Distributed Systems · Developer
Airbnb - Distributed Booking.
A team-built Airbnb-style booking platform that grew from a monolith into event-driven microservices: a React/Redux frontend over four Node services and a Python AI agent, talking through Kafka with MongoDB, and deployable on Kubernetes.
- Role
- Developer
- When
- 2025
- Stack
- React, Redux, Node.js, MongoDB
- Scale
- 6 services deployables
microservices · Kafka · k8s6 servicesdeployables
Kafkaevent bus
Kubernetesfull manifests
Ollamalocal LLM agent
The problem
An Airbnb-style app has clearly separable concerns, travelers, owners, properties, bookings, that fight each other inside a single codebase as it grows.
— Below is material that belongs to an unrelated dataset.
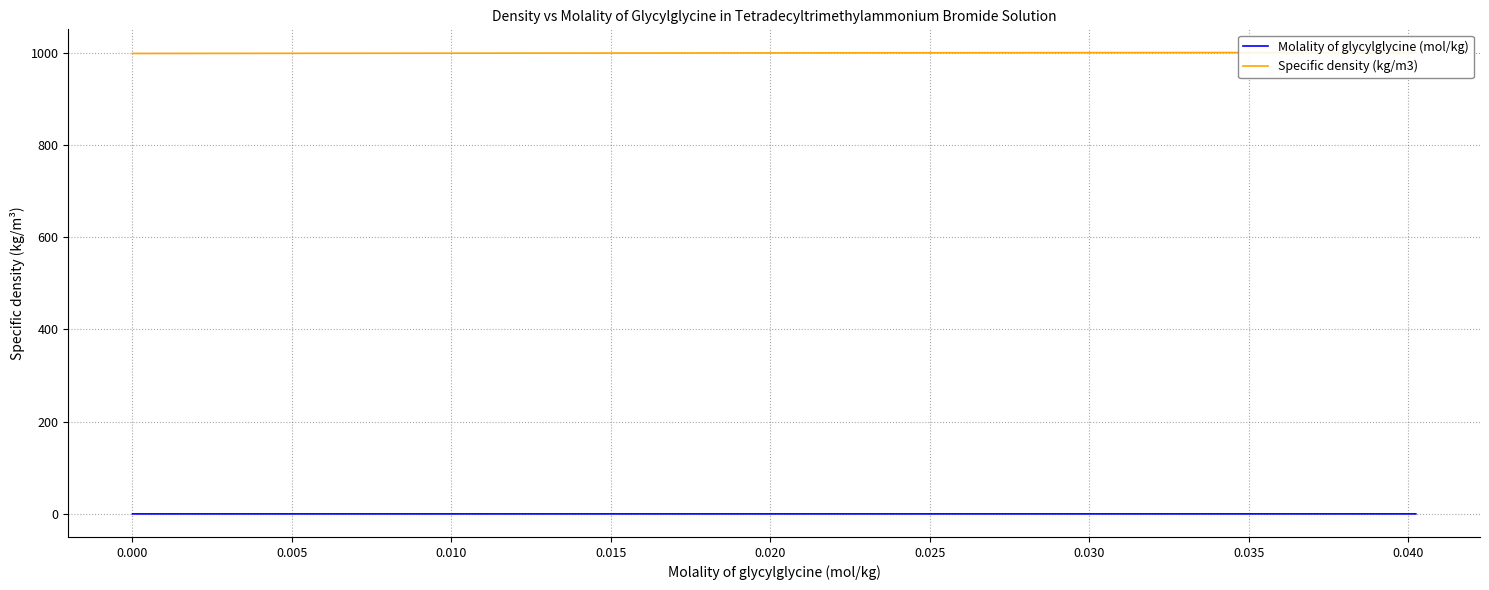

Which series changed the most between 0.015 and 0.030?

Specific density (kg/m3)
The project's goal was to take a working monolith and re-architect it into independent services that communicate asynchronously, so a slow or failing service degrades the system instead of taking it down, and to make the whole thing deployable on Kubernetes.
What it does
- A React + Redux + Vite frontend (Tailwind) with feature slices for auth, properties, bookings, favorites, and the owner dashboard, talking to the backend over a small API layer.
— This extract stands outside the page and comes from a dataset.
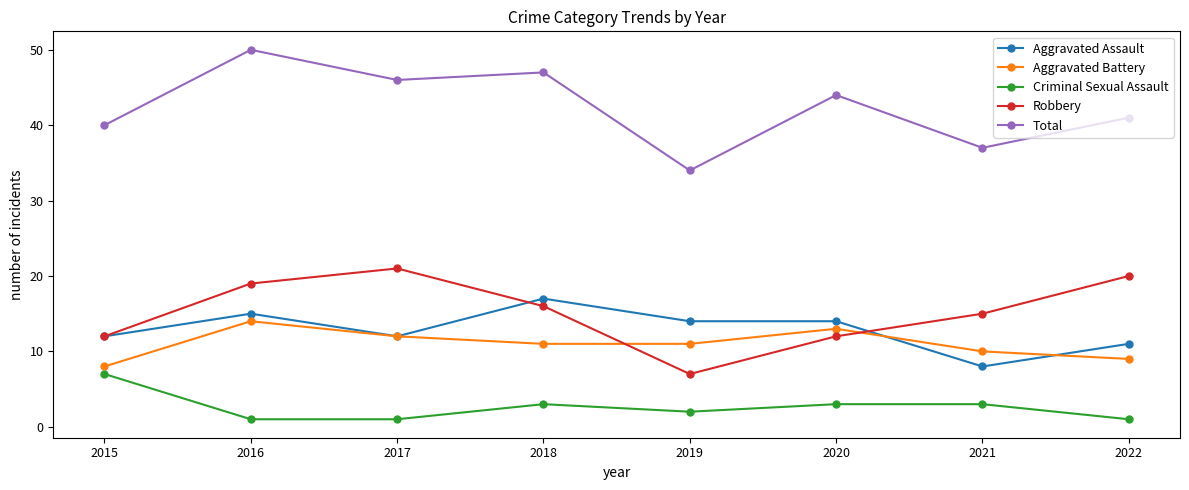

The value of Aggravated Assault at 2018 is 17. True or false?

True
- Four Node/Express microservices, traveler, owner, property, and booking, each with its own responsibility and MongoDB data, deployable independently.
- Kafka as the event bus: the booking service consumes booking-request and booking-update topics with consumer groups and retry-on-failure, so booking status stays consistent across services without synchronous coupling.
- A separate Python FastAPI agent service that uses LangChain with a local Ollama model to generate day-by-day travel itineraries as structured JSON.
- Packaged for both local and cluster runs: Docker Compose for development and a full set of Kubernetes manifests, with Playwright end-to-end tests, a Postman collection, and JMeter load testing.
Impact
- Re-architected from a Lab 1 monolith into a Lab 2 event-driven microservices system, the evolution itself is the point: the same product, decomposed and made resilient.
- The booking flow tolerates a missing Kafka broker (it logs and runs degraded) and retries failed messages, so async consistency does not become a single point of failure.
- An AI concierge built as its own service rather than bolted onto the frontend, keeping the LLM dependency isolated behind a clean API.